PROBLEM TO WORK ON: Return each line of the data below that contains the word "pose", matching case exactly.

(Beginning of EXCERPTED DATA)

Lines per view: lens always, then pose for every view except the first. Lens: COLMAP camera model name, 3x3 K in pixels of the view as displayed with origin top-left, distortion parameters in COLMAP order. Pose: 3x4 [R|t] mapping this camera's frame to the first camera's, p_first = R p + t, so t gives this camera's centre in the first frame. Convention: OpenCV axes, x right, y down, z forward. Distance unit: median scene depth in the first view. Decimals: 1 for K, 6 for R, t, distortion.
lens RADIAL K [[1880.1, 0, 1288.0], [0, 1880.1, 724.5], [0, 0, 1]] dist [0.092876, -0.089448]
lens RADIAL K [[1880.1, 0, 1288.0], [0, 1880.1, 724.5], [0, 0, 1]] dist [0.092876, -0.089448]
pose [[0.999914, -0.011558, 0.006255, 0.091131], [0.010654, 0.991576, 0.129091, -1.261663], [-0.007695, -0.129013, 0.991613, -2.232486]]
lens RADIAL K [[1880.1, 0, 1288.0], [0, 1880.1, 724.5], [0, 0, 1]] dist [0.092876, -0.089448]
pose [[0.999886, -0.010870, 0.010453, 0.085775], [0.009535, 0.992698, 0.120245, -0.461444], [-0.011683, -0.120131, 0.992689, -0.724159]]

(End of EXCERPTED DATA)

YOUR SOLUTION:
Lines per view: lens always, then pose for every view except the first. Lens: COLMAP camera model name, 3x3 K in pixels of the view as displayed with origin top-left, distortion parameters in COLMAP order. Pose: 3x4 [R|t] mapping this camera's frame to the first camera's, p_first = R p + t, so t gives this camera's centre in the first frame. Convention: OpenCV axes, x right, y down, z forward. Distance unit: median scene depth in the first view. Decimals: 1 for K, 6 for R, t, distortion.
pose [[0.999914, -0.011558, 0.006255, 0.091131], [0.010654, 0.991576, 0.129091, -1.261663], [-0.007695, -0.129013, 0.991613, -2.232486]]
pose [[0.999886, -0.010870, 0.010453, 0.085775], [0.009535, 0.992698, 0.120245, -0.461444], [-0.011683, -0.120131, 0.992689, -0.724159]]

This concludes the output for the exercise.